> _WORK ORDER_
Range to reproduce from the entries below: the line with "M1372 1083 1385", the line with "M1384 523 1454", and every line in between. Give them exactly and give nothing else.

> _SOURCE MATERIAL_

=====

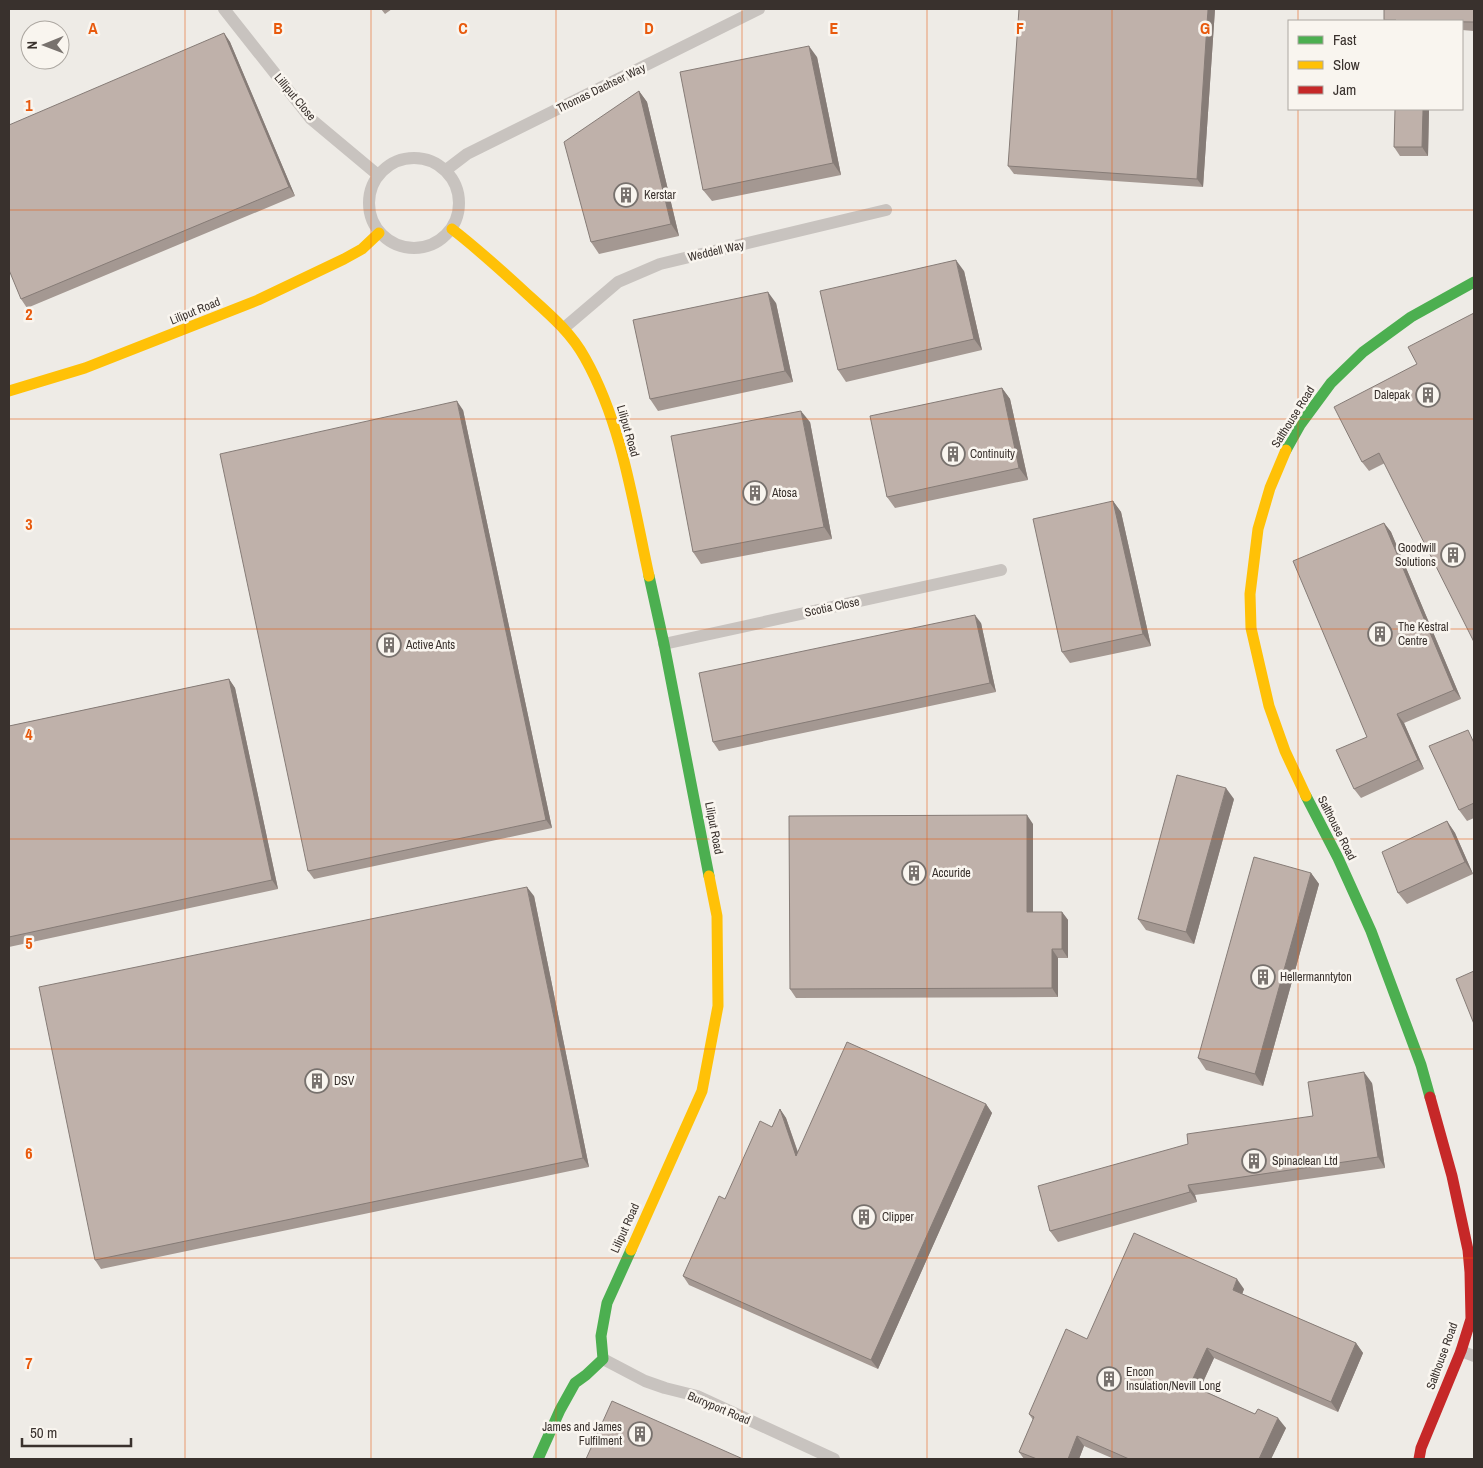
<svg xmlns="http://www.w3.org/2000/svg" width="1483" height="1468" viewBox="0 0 1483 1468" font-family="'Archivo Narrow',sans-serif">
	<rect width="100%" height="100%" fill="#eeebe6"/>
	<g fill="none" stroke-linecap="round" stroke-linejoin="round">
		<path stroke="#c8c3bf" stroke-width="12" d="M224 9 311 119 378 175
			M369 203a45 45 0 1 1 90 0a45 45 0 1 1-90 0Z
			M446 170 467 154 759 9
			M564 328 618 282 660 264 886 210
			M664 644 1001 570
			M1461 1351 1474 1356
			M603 1359 645 1381 665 1388 697 1396 834 1459"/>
		<path stroke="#4caf50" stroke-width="11" d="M1286 450 1300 425 1331 383 1363 352 1411 317 1474 282
			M649 576 664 644 709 876
			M1306 796 1338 858 1371 931 1421 1065 1430 1097
			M538 1459 560 1410 575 1383 586 1375 603 1359 601 1336 607 1303 631 1250"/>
		<path stroke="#ffc107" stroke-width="11" d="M452 229C478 249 502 271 527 294 548 313 571 332 585 358 622 424 633 503 649 576
			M9 391 85 368 258 300 344 259 362 249 379 233
			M1286 450 1270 488 1258 529 1250 594 1251 628 1269 706 1285 751 1306 796
			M631 1250 702 1091 718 1006 717 916 709 876"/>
		<path stroke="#c62828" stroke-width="11" d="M1419 1459 1421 1448 1461 1351 1471 1319 1470 1272 1468 1250 1452 1176 1430 1097"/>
	</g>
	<path fill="#a49892" d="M381 9H392L385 14Z
		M1215 9 1203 187 1014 174 1008 166Z
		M1474 9V31L1462 30V21H1385L1384 20Z
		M224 33 230 42 295 196 27 308 21 299Z
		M817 57 841 175 712 201 703 190Z
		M639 91 647 102 679 236 599 254 591 242Z
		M1429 109 1428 156H1400L1394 147Z
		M964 271 982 350 846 382 838 370Z
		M776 303 793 382 658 411 650 399Z
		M1474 313 1385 463 1369 471 1362 462 1417 364Z
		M1002 388 1010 399 1028 480 895 508 887 497Z
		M463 410 552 828 314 879 308 871Z
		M810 422 832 539 701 564 693 552Z
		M1113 501 1121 512 1151 646 1070 663 1062 652Z
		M1384 523 1391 532 1461 699 1404 723 1424 769 1361 798 1354 789 1367 737Z
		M981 623 996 692 719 751 713 742Z
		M229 679 235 688 278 889 9 947V726Z
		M1474 739V818L1467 821 1459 810Z
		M1234 799 1194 944 1146 930 1138 919Z
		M1447 821 1455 833 1473 874 1407 904 1398 893Z
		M1033 824V912H1062L1068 920V958H1058V997L796 998 790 989Z
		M1311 873 1319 884 1263 1086 1206 1070 1198 1058Z
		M534 896 589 1167 101 1269 95 1260Z
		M1372 1083 1385 1168 1195 1195 1197 1202 1058 1242 1050 1231 1313 1116Z
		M986 1104 992 1113 878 1369 689 1285 683 1276 725 1199 772 1127 780 1109 786 1118 798 1152Z
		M1244 1289 1242 1294 1356 1343 1363 1353 1338 1412 1214 1358 1200 1389 1286 1428 1271 1459H1114L1084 1446 1079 1459H1024L1019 1452 1033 1420 1029 1414 1087 1339Z"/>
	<path fill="#867c77" d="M1208 9H1215L1203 187 1197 179Z
		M224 33 230 42 295 196 289 187Z
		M809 46 817 57 841 175 833 163Z
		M639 91 647 102 679 236 671 224Z
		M1423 109H1429L1428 156 1422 147Z
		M956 260 964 271 982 350 974 339Z
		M768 292 776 303 793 382 785 371Z
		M1002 388 1010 399 1028 480 1019 468Z
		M457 401 463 410 552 828 546 820Z
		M801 411 810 422 832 539 824 527Z
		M1113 501 1121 512 1151 646 1143 634Z
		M1384 523 1391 532 1461 699 1454 690Z
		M975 615 981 623 996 692 990 683Z
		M229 679 235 688 278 889 272 880Z
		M1397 714 1404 723 1424 769 1418 760Z
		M1226 788 1234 799 1194 944 1186 932Z
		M1027 815 1033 824V920L1027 912Z
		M1447 821 1455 833 1473 874 1465 862Z
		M1311 873 1319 884 1263 1086 1255 1074Z
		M527 887 534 896 589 1167 583 1158Z
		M1062 912 1068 920V958L1062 949Z
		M1052 949 1058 958V997L1052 988Z
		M1364 1072 1372 1083 1385 1168 1378 1157Z
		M986 1104 992 1113 878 1369 871 1360Z
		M780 1109 786 1118 802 1165 796 1156Z
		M1188 1185 1195 1195 1197 1202 1190 1192Z
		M1237 1279 1244 1289 1240 1300 1233 1290Z
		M1356 1343 1363 1353 1338 1412 1331 1402Z
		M1207 1348 1214 1358 1197 1395 1190 1385Z
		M1278 1418 1286 1428 1271 1459H1259Z
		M1077 1436 1084 1446 1079 1459H1068Z"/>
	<path fill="#bfb1aa" stroke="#867c77" d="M1019 9H1208L1197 179 1008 166Z
		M1384 9H1474V22L1396 21V20H1384Z
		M224 33 289 187 21 299 9 270V125Z
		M809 46 833 163 703 190 680 72Z
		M639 91 671 224 591 242 564 142Z
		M1395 109H1423L1422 147H1394Z
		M956 260 974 339 838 370 820 291Z
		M768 292 785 371 650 399 633 320Z
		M1474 313V642L1379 453 1362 462 1334 407 1417 364 1408 347Z
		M1002 388 1019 468 887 497 870 416Z
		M457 401 546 820 308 871 220 454Z
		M801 411 824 527 693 552 671 436Z
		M1113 501 1143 634 1062 652 1033 519Z
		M1384 523 1454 690 1397 714 1418 760 1354 789 1336 750 1367 737 1293 561Z
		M975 615 990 683 713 742 699 673Z
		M229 679 272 880 9 937V726Z
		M1468 730 1474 743V803L1459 810 1429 746Z
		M1177 775 1226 788 1186 932 1138 919Z
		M1027 815V912H1062V949H1052V988L790 989 789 816Z
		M1447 821 1465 862 1398 893 1382 852Z
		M1254 857 1311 873 1255 1074 1198 1058Z
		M527 887 583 1158 95 1260 39 987Z
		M1474 971V1024L1456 979Z
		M847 1042 986 1104 871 1360 683 1276 719 1196 725 1199 760 1121 772 1127 780 1109 796 1156Z
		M1364 1072 1378 1157 1188 1185 1190 1192 1050 1231 1038 1186 1188 1144 1187 1134 1313 1116 1308 1082Z
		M1134 1233 1237 1279 1233 1290 1356 1343 1331 1402 1207 1348 1190 1385 1255 1414 1258 1409 1278 1418 1259 1459H1129L1077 1436 1068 1459H1037L1019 1452 1034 1417 1029 1414 1066 1329 1087 1339Z
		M612 1401 743 1459H586Z"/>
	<path fill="none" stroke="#e8590c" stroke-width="1" stroke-opacity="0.55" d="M185 9V1459M371 9V1459M556 9V1459M742 9V1459M927 9V1459M1112 9V1459M1298 9V21M1298 109V1459M9 210H1474M9 419H1474M9 629H1474M9 839H1474M9 1049H1474M9 1258H1474"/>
	<defs>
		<g id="building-ring" transform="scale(1.25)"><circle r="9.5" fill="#f9f5ef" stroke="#78726e" stroke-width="1.5"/><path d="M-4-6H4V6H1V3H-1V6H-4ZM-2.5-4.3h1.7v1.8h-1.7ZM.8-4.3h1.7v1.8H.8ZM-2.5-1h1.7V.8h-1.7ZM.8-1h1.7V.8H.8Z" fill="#78726e"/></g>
	</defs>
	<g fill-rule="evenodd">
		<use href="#building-ring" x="626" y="195"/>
		<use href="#building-ring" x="1428" y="395"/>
		<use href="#building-ring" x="953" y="454"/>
		<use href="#building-ring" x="755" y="493"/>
		<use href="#building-ring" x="1453" y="555"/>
		<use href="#building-ring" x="1380" y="634"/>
		<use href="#building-ring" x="389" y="645"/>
		<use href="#building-ring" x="914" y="873"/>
		<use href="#building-ring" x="1263" y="977"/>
		<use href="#building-ring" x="317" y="1081"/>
		<use href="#building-ring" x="1254" y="1161"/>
		<use href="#building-ring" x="864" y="1217"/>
		<use href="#building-ring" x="1109" y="1379"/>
		<use href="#building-ring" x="640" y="1434"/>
	</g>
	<g text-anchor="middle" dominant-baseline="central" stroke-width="5" stroke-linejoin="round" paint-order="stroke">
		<g font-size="12" fill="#39312d" stroke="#f9f5ef">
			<text transform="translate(601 88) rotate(-26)">Thomas Dachser Way</text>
			<text transform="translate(295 97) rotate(50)">Lilliput Close</text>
			<text transform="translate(716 251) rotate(-13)">Weddell Way</text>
			<text transform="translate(195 311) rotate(-22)">Liliput Road</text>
			<text transform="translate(1293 417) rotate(-58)">Salthouse Road</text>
			<text transform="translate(628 431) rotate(74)">Liliput Road</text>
			<text transform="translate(832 607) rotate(-12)">Scotia Close</text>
			<text transform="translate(714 828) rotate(79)">Liliput Road</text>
			<text transform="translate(1337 828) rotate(63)">Salthouse Road</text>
			<text transform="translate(625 1228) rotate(-66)">Liliput Road</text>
			<text transform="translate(1442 1356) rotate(-70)">Salthouse Road</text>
			<text transform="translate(719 1408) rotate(23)">Burryport Road</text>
		</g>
		<g font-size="12" fill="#39312d" stroke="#f9f5ef" text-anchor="start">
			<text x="644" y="195">Kerstar</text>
			<text x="1410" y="395" text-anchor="end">Dalepak</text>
			<text x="970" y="454">Continuity</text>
			<text x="772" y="493">Atosa</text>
			<text x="1436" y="548" text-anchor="end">Goodwill<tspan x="1436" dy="14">Solutions</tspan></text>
			<text x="1398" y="627">The Kestral<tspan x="1398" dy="14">Centre</tspan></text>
			<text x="406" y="645">Active Ants</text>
			<text x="932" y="873">Accuride</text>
			<text x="1280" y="977">Hellermanntyton</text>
			<text x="334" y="1081">DSV</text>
			<text x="1272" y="1161">Spinaclean Ltd</text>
			<text x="882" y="1217">Clipper</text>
			<text x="1126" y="1372">Encon<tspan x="1126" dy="14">Insulation/Nevill Long</tspan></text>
			<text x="622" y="1427" text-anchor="end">James and James<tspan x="622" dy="14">Fulfilment</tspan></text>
		</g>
	</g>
	<g font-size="16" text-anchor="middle" font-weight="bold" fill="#e8590c" stroke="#f9f5ef" stroke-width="5" stroke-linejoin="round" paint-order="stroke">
		<text x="93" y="34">A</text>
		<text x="278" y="34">B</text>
		<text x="463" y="34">C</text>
		<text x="649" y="34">D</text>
		<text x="834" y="34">E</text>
		<text x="1020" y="34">F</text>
		<text x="1205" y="34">G</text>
		<text x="29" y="111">1</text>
		<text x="29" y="320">2</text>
		<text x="29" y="530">3</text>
		<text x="29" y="740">4</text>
		<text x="29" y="949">5</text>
		<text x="29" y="1159">6</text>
		<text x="29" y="1369">7</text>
	</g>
	<rect width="1483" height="1468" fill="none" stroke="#39312d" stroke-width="20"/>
	<rect x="1288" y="20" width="175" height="90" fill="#f9f5ef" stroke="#aca7a1"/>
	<rect x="1298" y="36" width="25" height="8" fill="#4caf50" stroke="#aca7a1"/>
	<text x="1333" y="45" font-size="15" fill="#39312d">Fast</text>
	<rect x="1298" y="61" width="25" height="8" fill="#ffc107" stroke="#aca7a1"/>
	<text x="1333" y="70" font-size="15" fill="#39312d">Slow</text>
	<rect x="1298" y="86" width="25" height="8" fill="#c62828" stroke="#aca7a1"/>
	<text x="1333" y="95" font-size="15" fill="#39312d">Jam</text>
	<g transform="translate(45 45) rotate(269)"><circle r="24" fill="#f9f5ef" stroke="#aca7a1"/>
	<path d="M0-4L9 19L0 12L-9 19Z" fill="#78726e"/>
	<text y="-8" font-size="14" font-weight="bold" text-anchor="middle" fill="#39312d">N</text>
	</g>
	<path d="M22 1438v8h109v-8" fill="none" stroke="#39312d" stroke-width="2.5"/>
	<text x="30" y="1438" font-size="15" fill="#39312d" stroke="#f9f5ef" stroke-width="4" paint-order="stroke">50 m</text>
</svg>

=====

> _SOLUTION_
		M1372 1083 1385 1168 1195 1195 1197 1202 1058 1242 1050 1231 1313 1116Z
		M986 1104 992 1113 878 1369 689 1285 683 1276 725 1199 772 1127 780 1109 786 1118 798 1152Z
		M1244 1289 1242 1294 1356 1343 1363 1353 1338 1412 1214 1358 1200 1389 1286 1428 1271 1459H1114L1084 1446 1079 1459H1024L1019 1452 1033 1420 1029 1414 1087 1339Z"/>
	<path fill="#867c77" d="M1208 9H1215L1203 187 1197 179Z
		M224 33 230 42 295 196 289 187Z
		M809 46 817 57 841 175 833 163Z
		M639 91 647 102 679 236 671 224Z
		M1423 109H1429L1428 156 1422 147Z
		M956 260 964 271 982 350 974 339Z
		M768 292 776 303 793 382 785 371Z
		M1002 388 1010 399 1028 480 1019 468Z
		M457 401 463 410 552 828 546 820Z
		M801 411 810 422 832 539 824 527Z
		M1113 501 1121 512 1151 646 1143 634Z
		M1384 523 1391 532 1461 699 1454 690Z
		M975 615 981 623 996 692 990 683Z
		M229 679 235 688 278 889 272 880Z
		M1397 714 1404 723 1424 769 1418 760Z
		M1226 788 1234 799 1194 944 1186 932Z
		M1027 815 1033 824V920L1027 912Z
		M1447 821 1455 833 1473 874 1465 862Z
		M1311 873 1319 884 1263 1086 1255 1074Z
		M527 887 534 896 589 1167 583 1158Z
		M1062 912 1068 920V958L1062 949Z
		M1052 949 1058 958V997L1052 988Z
		M1364 1072 1372 1083 1385 1168 1378 1157Z
		M986 1104 992 1113 878 1369 871 1360Z
		M780 1109 786 1118 802 1165 796 1156Z
		M1188 1185 1195 1195 1197 1202 1190 1192Z
		M1237 1279 1244 1289 1240 1300 1233 1290Z
		M1356 1343 1363 1353 1338 1412 1331 1402Z
		M1207 1348 1214 1358 1197 1395 1190 1385Z
		M1278 1418 1286 1428 1271 1459H1259Z
		M1077 1436 1084 1446 1079 1459H1068Z"/>
	<path fill="#bfb1aa" stroke="#867c77" d="M1019 9H1208L1197 179 1008 166Z
		M1384 9H1474V22L1396 21V20H1384Z
		M224 33 289 187 21 299 9 270V125Z
		M809 46 833 163 703 190 680 72Z
		M639 91 671 224 591 242 564 142Z
		M1395 109H1423L1422 147H1394Z
		M956 260 974 339 838 370 820 291Z
		M768 292 785 371 650 399 633 320Z
		M1474 313V642L1379 453 1362 462 1334 407 1417 364 1408 347Z
		M1002 388 1019 468 887 497 870 416Z
		M457 401 546 820 308 871 220 454Z
		M801 411 824 527 693 552 671 436Z
		M1113 501 1143 634 1062 652 1033 519Z
		M1384 523 1454 690 1397 714 1418 760 1354 789 1336 750 1367 737 1293 561Z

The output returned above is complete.